House Democratic leaders worry impeachment would be an all-consuming affair that risks drowning out the rest of their message and agenda. Regardless of the gravity of Trump’s offenses, House Speaker Nancy Pelosi has reminded her caucus that such a move would require selling the public and persuading enough Republicans to join them.
“You’re wasting your time, unless the evidence is so conclusive that the Republicans will understand,” Speaker Nancy Pelosi told USA Today recently. “Otherwise, it’s a gift to the president. We take our eye off the ball.”
In a letter to House Democrats on Saturday, Pelosi made no mention of impeachment, saying only that “Congress requires the full report and the underlying documents so that the Committees can proceed with their independent work, including oversight and legislating to address any issues the Mueller report may raise.”

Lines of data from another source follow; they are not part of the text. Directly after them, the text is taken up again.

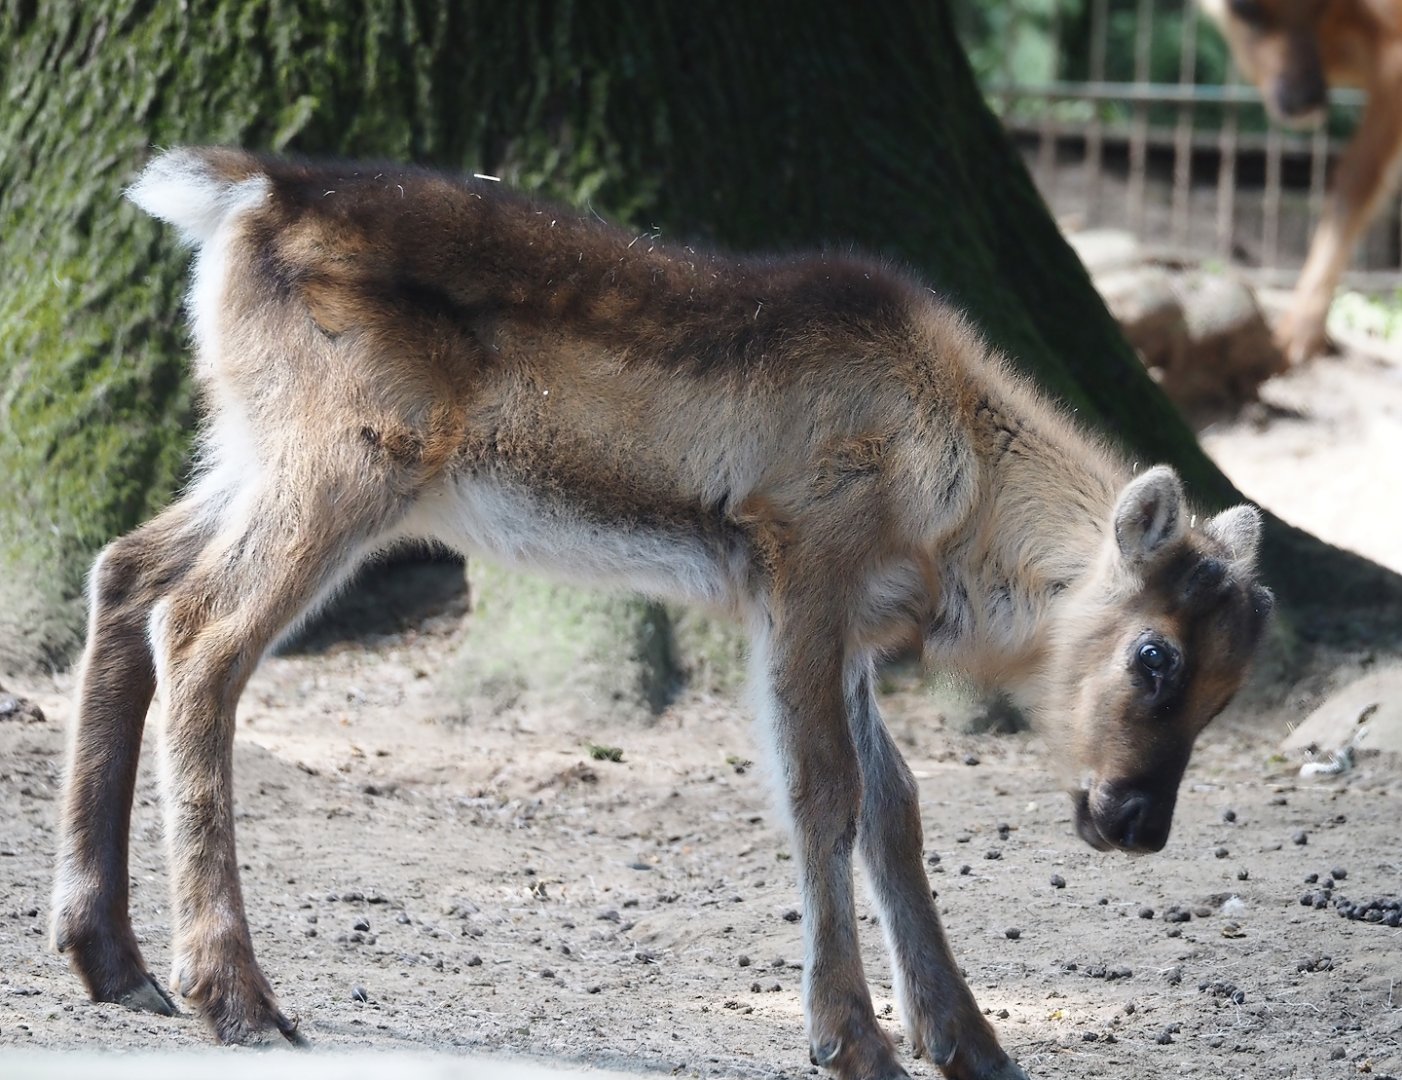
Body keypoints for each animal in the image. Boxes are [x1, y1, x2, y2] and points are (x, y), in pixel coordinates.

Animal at [51, 148, 1273, 1080]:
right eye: (1154, 654)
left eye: (1231, 690)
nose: (1135, 822)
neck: (950, 513)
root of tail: (244, 193)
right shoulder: (802, 566)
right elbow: (823, 796)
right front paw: (853, 1042)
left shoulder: (847, 626)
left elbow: (897, 806)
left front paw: (970, 1042)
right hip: (344, 460)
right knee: (199, 630)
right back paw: (235, 995)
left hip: (248, 448)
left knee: (125, 571)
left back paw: (112, 959)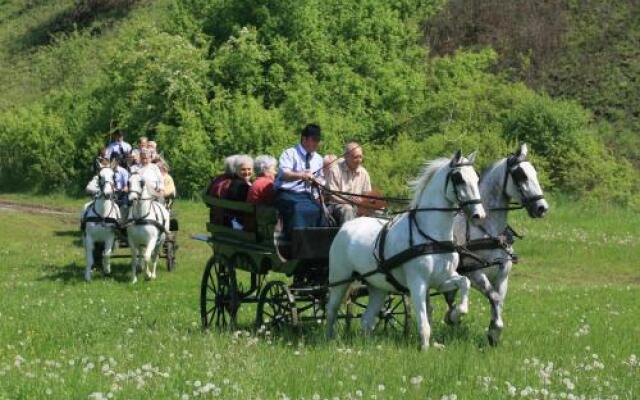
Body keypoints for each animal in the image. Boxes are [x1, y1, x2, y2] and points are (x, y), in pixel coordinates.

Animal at [328, 151, 488, 350]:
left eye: (476, 177)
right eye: (459, 179)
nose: (479, 215)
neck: (431, 236)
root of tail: (346, 226)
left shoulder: (440, 280)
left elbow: (464, 283)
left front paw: (454, 315)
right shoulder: (417, 283)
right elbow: (423, 320)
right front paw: (425, 348)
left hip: (377, 287)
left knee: (366, 320)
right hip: (339, 279)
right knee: (331, 310)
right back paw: (330, 338)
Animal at [450, 143, 552, 344]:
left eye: (535, 173)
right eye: (521, 175)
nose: (542, 208)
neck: (487, 229)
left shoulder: (503, 273)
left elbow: (498, 300)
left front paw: (493, 332)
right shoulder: (474, 273)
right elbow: (494, 298)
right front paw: (493, 329)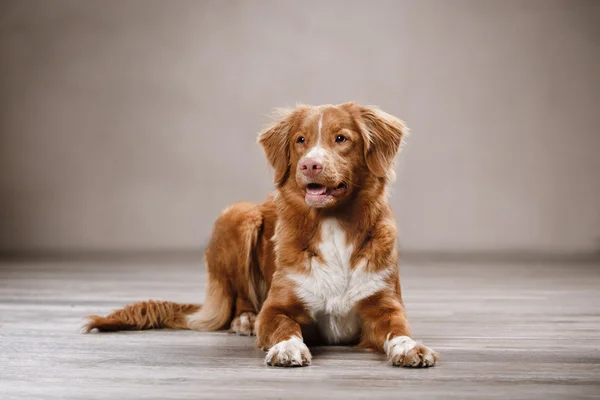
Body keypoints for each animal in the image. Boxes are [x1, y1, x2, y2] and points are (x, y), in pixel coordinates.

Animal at [84, 102, 438, 368]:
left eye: (341, 138)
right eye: (300, 140)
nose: (309, 165)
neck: (333, 224)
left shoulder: (384, 305)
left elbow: (397, 328)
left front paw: (409, 347)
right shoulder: (276, 307)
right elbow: (283, 324)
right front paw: (287, 348)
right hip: (238, 215)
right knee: (240, 298)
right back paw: (243, 320)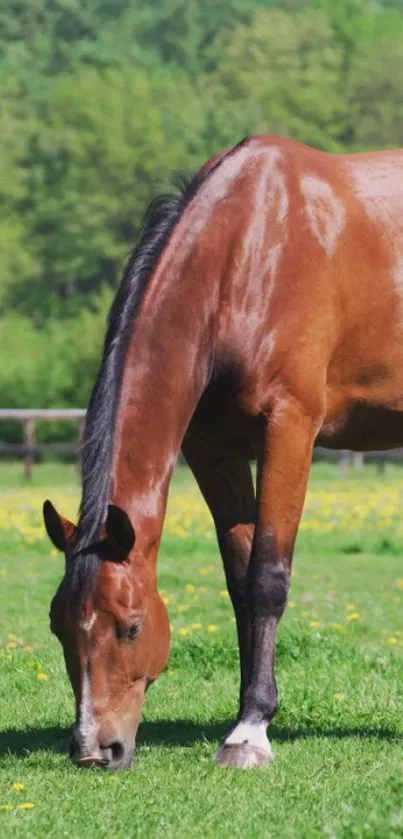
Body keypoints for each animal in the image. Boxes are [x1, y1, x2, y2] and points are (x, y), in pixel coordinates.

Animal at [42, 135, 403, 772]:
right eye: (60, 627)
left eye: (131, 626)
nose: (94, 750)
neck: (250, 253)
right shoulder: (213, 449)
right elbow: (238, 581)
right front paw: (248, 711)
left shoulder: (290, 429)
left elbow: (267, 577)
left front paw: (250, 734)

House Judiciary Chairman Jerrold Nadler, whose committee has jurisdiction over impeachment, has set a high bar. According to a person familiar with his thinking, he’ll employ a three-step test: First, has the president committed impeachable offenses? Second, do those offenses threaten the constitutional order and necessitate removal? Third, is the evidence compelling enough to win over skeptics in a trial and assure bipartisan support?

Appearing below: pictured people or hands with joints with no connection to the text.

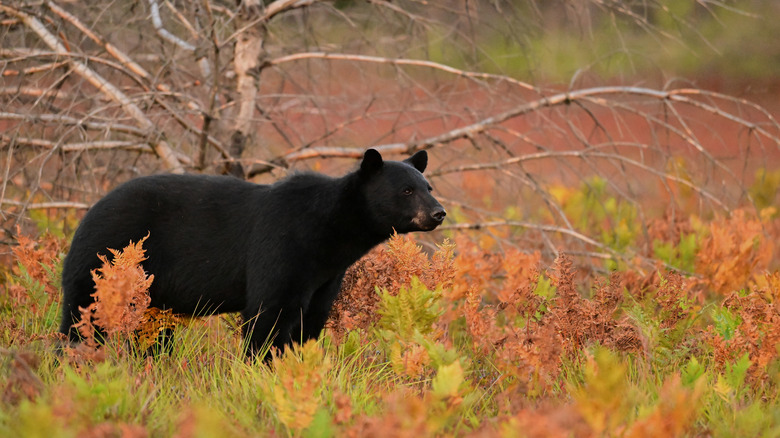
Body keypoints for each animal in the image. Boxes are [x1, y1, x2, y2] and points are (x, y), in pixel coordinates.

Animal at [59, 148, 446, 359]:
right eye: (407, 190)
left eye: (428, 186)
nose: (438, 212)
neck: (330, 232)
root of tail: (87, 214)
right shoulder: (282, 246)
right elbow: (269, 313)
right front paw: (259, 368)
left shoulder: (325, 275)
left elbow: (310, 321)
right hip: (108, 261)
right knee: (84, 316)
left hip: (151, 291)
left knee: (151, 331)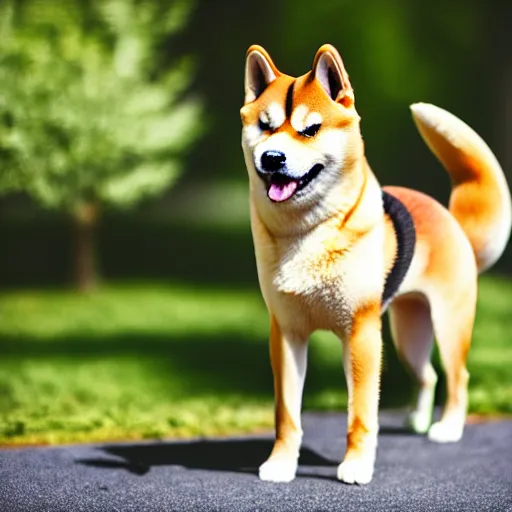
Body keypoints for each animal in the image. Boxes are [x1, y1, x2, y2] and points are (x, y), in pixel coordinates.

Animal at [240, 44, 512, 484]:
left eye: (310, 130)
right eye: (265, 126)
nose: (272, 158)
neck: (308, 232)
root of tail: (452, 221)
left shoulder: (362, 334)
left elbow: (361, 413)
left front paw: (355, 466)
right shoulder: (286, 335)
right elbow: (287, 414)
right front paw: (281, 464)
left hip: (448, 326)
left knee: (457, 377)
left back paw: (448, 428)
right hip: (408, 334)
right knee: (428, 374)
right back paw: (418, 420)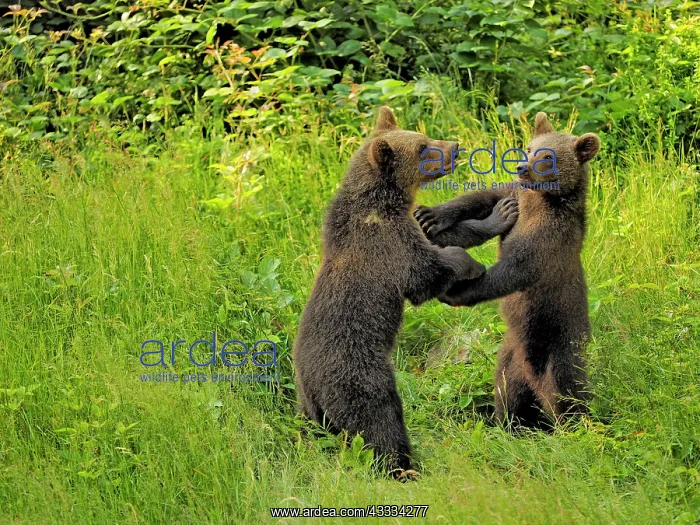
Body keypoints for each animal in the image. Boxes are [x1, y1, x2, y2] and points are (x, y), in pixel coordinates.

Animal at [293, 106, 518, 478]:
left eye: (424, 137)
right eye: (424, 147)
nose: (454, 146)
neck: (383, 202)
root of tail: (311, 385)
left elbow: (441, 235)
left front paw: (497, 214)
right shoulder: (387, 244)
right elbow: (425, 271)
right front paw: (471, 263)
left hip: (310, 409)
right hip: (359, 375)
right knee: (378, 421)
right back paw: (402, 467)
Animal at [414, 112, 600, 429]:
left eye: (548, 156)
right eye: (529, 147)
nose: (522, 167)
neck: (542, 200)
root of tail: (533, 378)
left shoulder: (549, 236)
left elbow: (515, 270)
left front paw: (457, 292)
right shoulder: (515, 196)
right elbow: (481, 198)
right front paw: (431, 217)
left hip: (558, 342)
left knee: (568, 391)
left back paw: (574, 425)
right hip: (509, 358)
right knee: (507, 392)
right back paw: (510, 424)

Impeachment requires a simple majority of votes in the House, which would guarantee a trial in the Senate, with U.S. Chief Justice John Roberts presiding. But two-thirds of the Senate would be needed to force the president out of office, which means at least 20 Republicans would have to join Democrats.
That’s highly unlikely absent irrefutable evidence of criminality by Trump. The president’s approval rating among Republican voters has hovered between 80 and 90 percent in most polls — twice his national rating — and that has made most GOP lawmakers wary of crossing him.
Just two U.S. presidents have ever been impeached — Andrew Johnson and Bill Clinton. Both were acquitted by the Senate and served out their terms.
Representative Pramila Jayapal, the progressive caucus co-chair who sits on the Judiciary Committee, vowed on Friday to review the Mueller report and “continue the much broader set of investigations that are part of our duty and obligation as members of the Judiciary Committee around obstruction of justice, public corruption and the emoluments clause of the Constitution, and abuse of power.”
While Jayapal has previously said Trump has committed impeachable offenses, she didn’t mention it in her statement.
“Our obligation is to the Constitution and to our democracy, and we intend to fulfill that obligation,” she said.
As anticipation about Mueller’s findings continued to build on Saturday, Pelosi’s office released two statements on a topic she’d prefer to discuss: health care. One statement celebrated the 9th anniversary of the enactment of the Affordable Care Act, and the other announced new legislation to reduce premiums and out-of-pocket costs for families.
House Democratic leaders held a caucus-wide conference call Saturday in which six key committee chairs discussed their message — to demand the report be released and the underlying documentation be given to Congress, according to a member on the call who was granted anonymity to discuss what was said. The party leaders and chairs provided no information that wasn’t already publicly available, the person said.
Jesse Ferguson, a Democratic strategist who has worked on House and presidential campaigns, said the contents of the Mueller report will determine how leaders address the impeachment question. He said the findings will give the party a roadmap for to continue their Trump-related probes.
“This is end of the beginning, not the beginning of the end. What the report does is it forces into the light of day the next set of investigations into the Trump administration,” Ferguson said. “The American people want to see what this investigation finds, and what the other investigations into corruption and criminality find, before deciding what should be done.”